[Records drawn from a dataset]
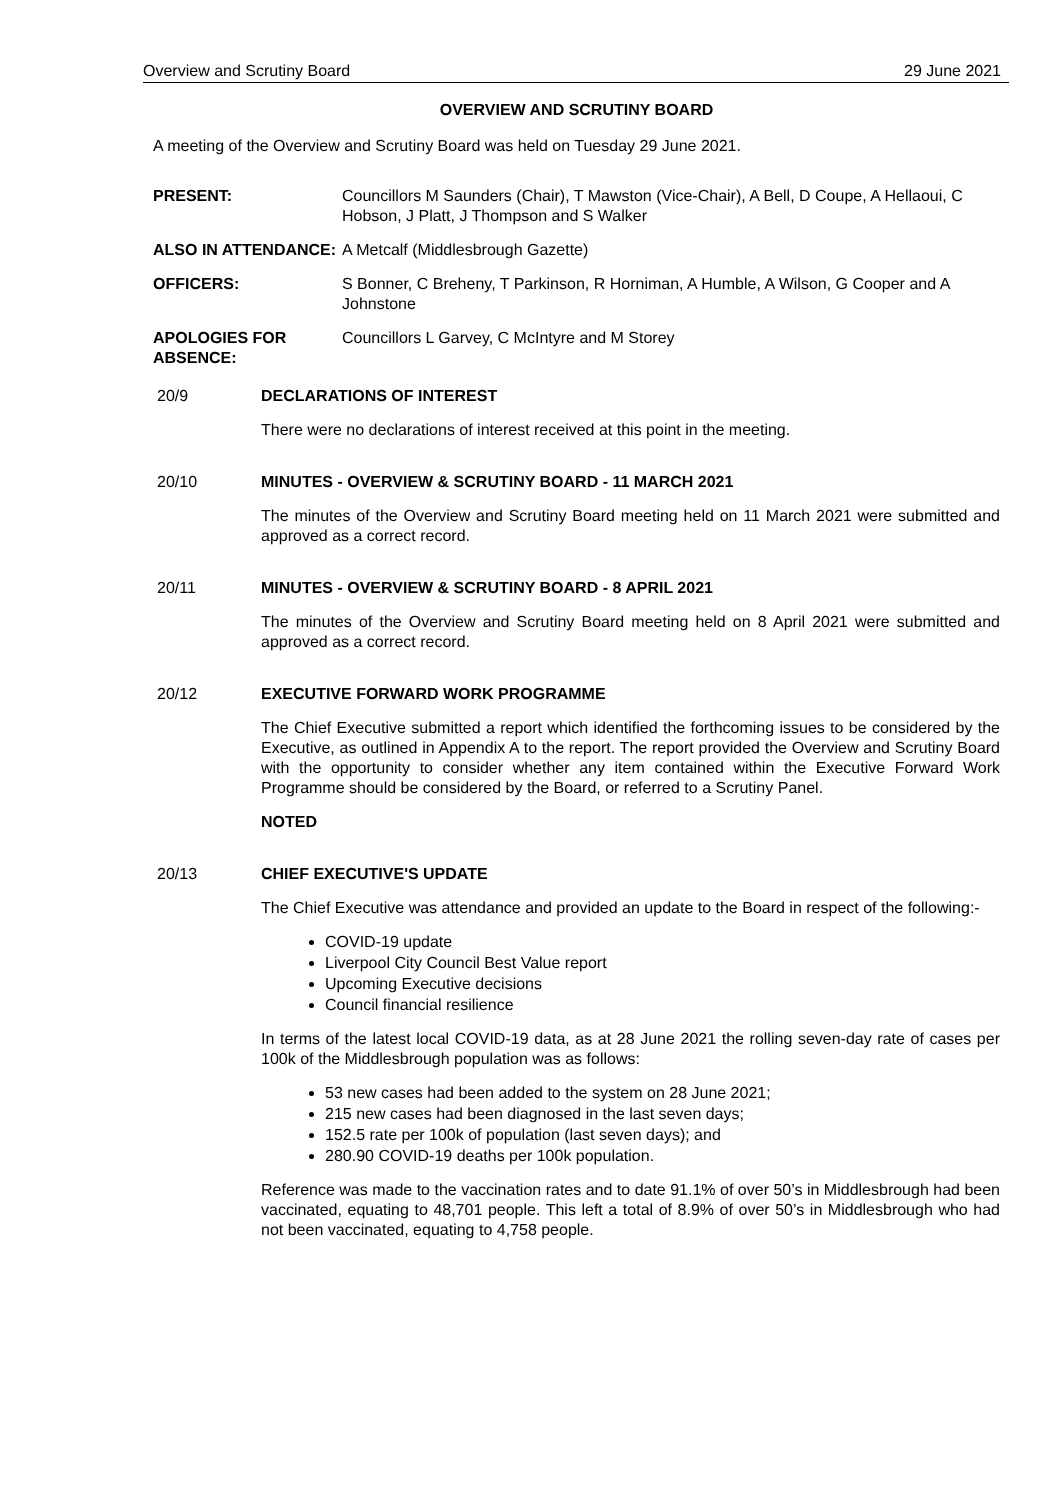Overview and Scrutiny Board 29 June 2021
OVERVIEW AND SCRUTINY BOARD
A meeting of the Overview and Scrutiny Board was held on Tuesday 29 June 2021.
PRESENT: Councillors M Saunders (Chair), T Mawston (Vice-Chair), A Bell, D Coupe, A Hellaoui, C Hobson, J Platt, J Thompson and S Walker
ALSO IN ATTENDANCE: A Metcalf (Middlesbrough Gazette)
OFFICERS: S Bonner, C Breheny, T Parkinson, R Horniman, A Humble, A Wilson, G Cooper and A Johnstone
APOLOGIES FOR ABSENCE:
Councillors L Garvey, C McIntyre and M Storey
20/9 DECLARATIONS OF INTEREST
There were no declarations of interest received at this point in the meeting.
20/10 MINUTES - OVERVIEW & SCRUTINY BOARD - 11 MARCH 2021
The minutes of the Overview and Scrutiny Board meeting held on 11 March 2021 were submitted and approved as a correct record.
20/11 MINUTES - OVERVIEW & SCRUTINY BOARD - 8 APRIL 2021
The minutes of the Overview and Scrutiny Board meeting held on 8 April 2021 were submitted and approved as a correct record.
20/12 EXECUTIVE FORWARD WORK PROGRAMME
The Chief Executive submitted a report which identified the forthcoming issues to be considered by the Executive, as outlined in Appendix A to the report. The report provided the Overview and Scrutiny Board with the opportunity to consider whether any item contained within the Executive Forward Work Programme should be considered by the Board, or referred to a Scrutiny Panel.
NOTED
20/13 CHIEF EXECUTIVE'S UPDATE
The Chief Executive was attendance and provided an update to the Board in respect of the following:-
COVID-19 update
Liverpool City Council Best Value report
Upcoming Executive decisions
Council financial resilience
In terms of the latest local COVID-19 data, as at 28 June 2021 the rolling seven-day rate of cases per 100k of the Middlesbrough population was as follows:
53 new cases had been added to the system on 28 June 2021;
215 new cases had been diagnosed in the last seven days;
152.5 rate per 100k of population (last seven days); and
280.90 COVID-19 deaths per 100k population.
Reference was made to the vaccination rates and to date 91.1% of over 50’s in Middlesbrough had been vaccinated, equating to 48,701 people. This left a total of 8.9% of over 50’s in Middlesbrough who had not been vaccinated, equating to 4,758 people.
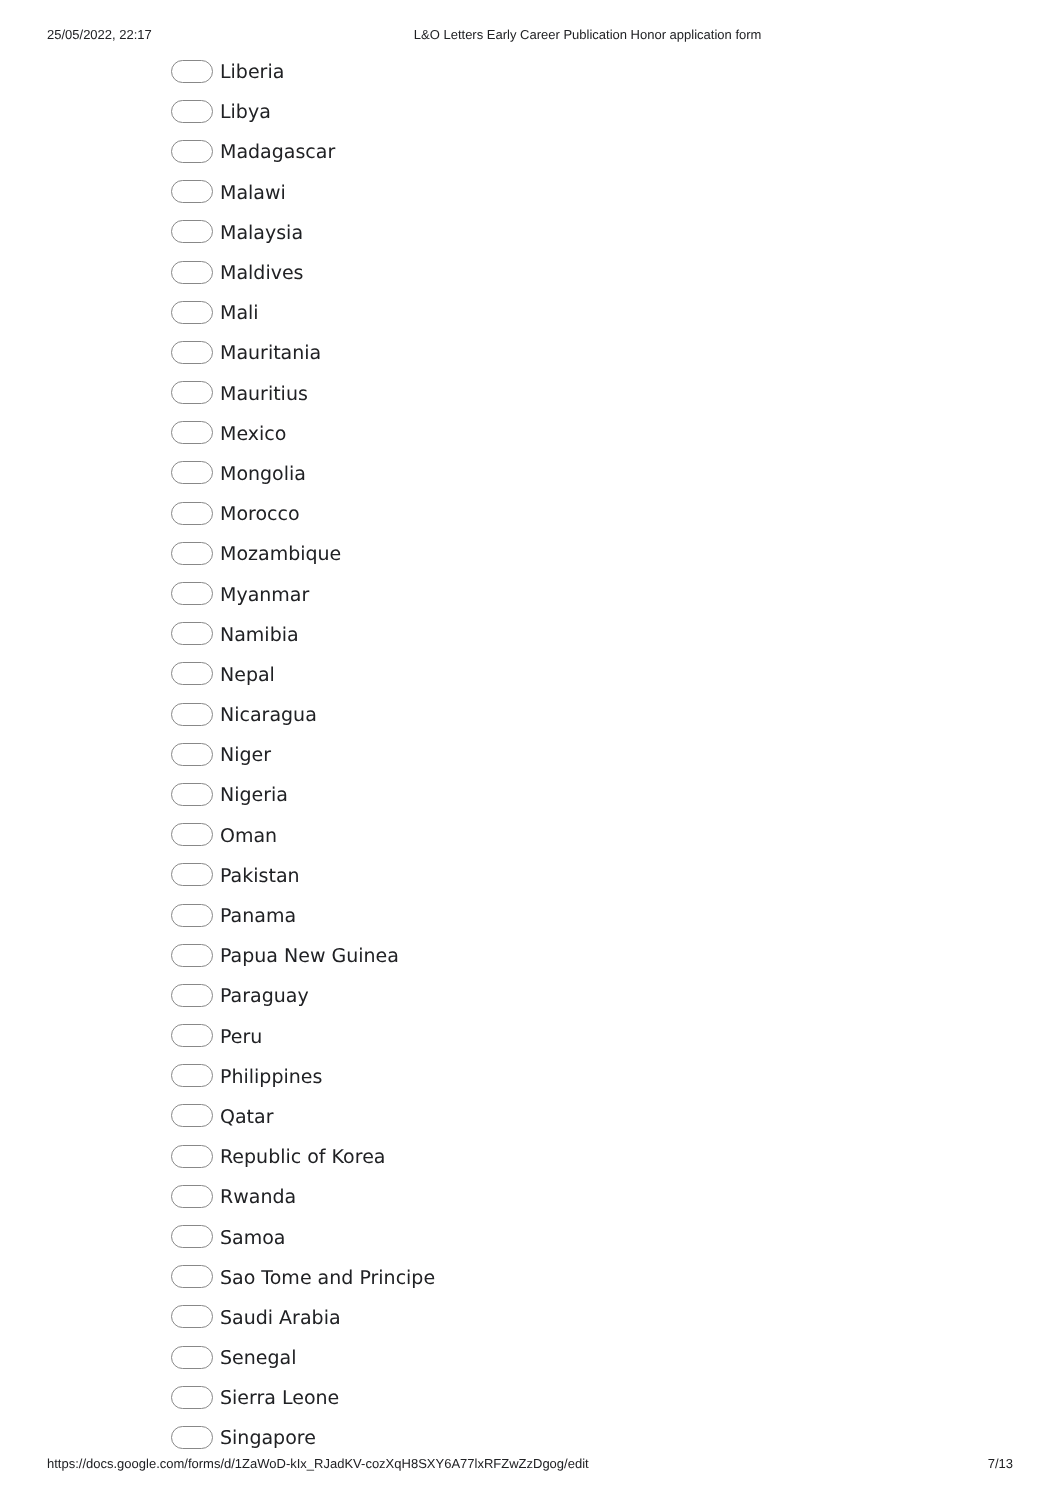25/05/2022, 22:17 L&O Letters Early Career Publication Honor application form
Liberia
Libya
Madagascar
Malawi
Malaysia
Maldives
Mali
Mauritania
Mauritius
Mexico
Mongolia
Morocco
Mozambique
Myanmar
Namibia
Nepal
Nicaragua
Niger
Nigeria
Oman
Pakistan
Panama
Papua New Guinea
Paraguay
Peru
Philippines
Qatar
Republic of Korea
Rwanda
Samoa
Sao Tome and Principe
Saudi Arabia
Senegal
Sierra Leone
Singapore
https://docs.google.com/forms/d/1ZaWoD-kIx_RJadKV-cozXqH8SXY6A77lxRFZwZzDgog/edit 7/13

Brief:
Once the pictures are set aside, repeat the data above exactly as written.

Task solution:
Overview and Scrutiny Board 29 June 2021
OVERVIEW AND SCRUTINY BOARD
A meeting of the Overview and Scrutiny Board was held on Tuesday 29 June 2021.
PRESENT: Councillors M Saunders (Chair), T Mawston (Vice-Chair), A Bell, D Coupe, A Hellaoui, C Hobson, J Platt, J Thompson and S Walker
ALSO IN ATTENDANCE: A Metcalf (Middlesbrough Gazette)
OFFICERS: S Bonner, C Breheny, T Parkinson, R Horniman, A Humble, A Wilson, G Cooper and A Johnstone
APOLOGIES FOR ABSENCE:
Councillors L Garvey, C McIntyre and M Storey
20/9 DECLARATIONS OF INTEREST
There were no declarations of interest received at this point in the meeting.
20/10 MINUTES - OVERVIEW & SCRUTINY BOARD - 11 MARCH 2021
The minutes of the Overview and Scrutiny Board meeting held on 11 March 2021 were submitted and approved as a correct record.
20/11 MINUTES - OVERVIEW & SCRUTINY BOARD - 8 APRIL 2021
The minutes of the Overview and Scrutiny Board meeting held on 8 April 2021 were submitted and approved as a correct record.
20/12 EXECUTIVE FORWARD WORK PROGRAMME
The Chief Executive submitted a report which identified the forthcoming issues to be considered by the Executive, as outlined in Appendix A to the report. The report provided the Overview and Scrutiny Board with the opportunity to consider whether any item contained within the Executive Forward Work Programme should be considered by the Board, or referred to a Scrutiny Panel.
NOTED
20/13 CHIEF EXECUTIVE'S UPDATE
The Chief Executive was attendance and provided an update to the Board in respect of the following:-
COVID-19 update
Liverpool City Council Best Value report
Upcoming Executive decisions
Council financial resilience
In terms of the latest local COVID-19 data, as at 28 June 2021 the rolling seven-day rate of cases per 100k of the Middlesbrough population was as follows:
53 new cases had been added to the system on 28 June 2021;
215 new cases had been diagnosed in the last seven days;
152.5 rate per 100k of population (last seven days); and
280.90 COVID-19 deaths per 100k population.
Reference was made to the vaccination rates and to date 91.1% of over 50’s in Middlesbrough had been vaccinated, equating to 48,701 people. This left a total of 8.9% of over 50’s in Middlesbrough who had not been vaccinated, equating to 4,758 people.
25/05/2022, 22:17 L&O Letters Early Career Publication Honor application form
Liberia
Libya
Madagascar
Malawi
Malaysia
Maldives
Mali
Mauritania
Mauritius
Mexico
Mongolia
Morocco
Mozambique
Myanmar
Namibia
Nepal
Nicaragua
Niger
Nigeria
Oman
Pakistan
Panama
Papua New Guinea
Paraguay
Peru
Philippines
Qatar
Republic of Korea
Rwanda
Samoa
Sao Tome and Principe
Saudi Arabia
Senegal
Sierra Leone
Singapore
https://docs.google.com/forms/d/1ZaWoD-kIx_RJadKV-cozXqH8SXY6A77lxRFZwZzDgog/edit 7/13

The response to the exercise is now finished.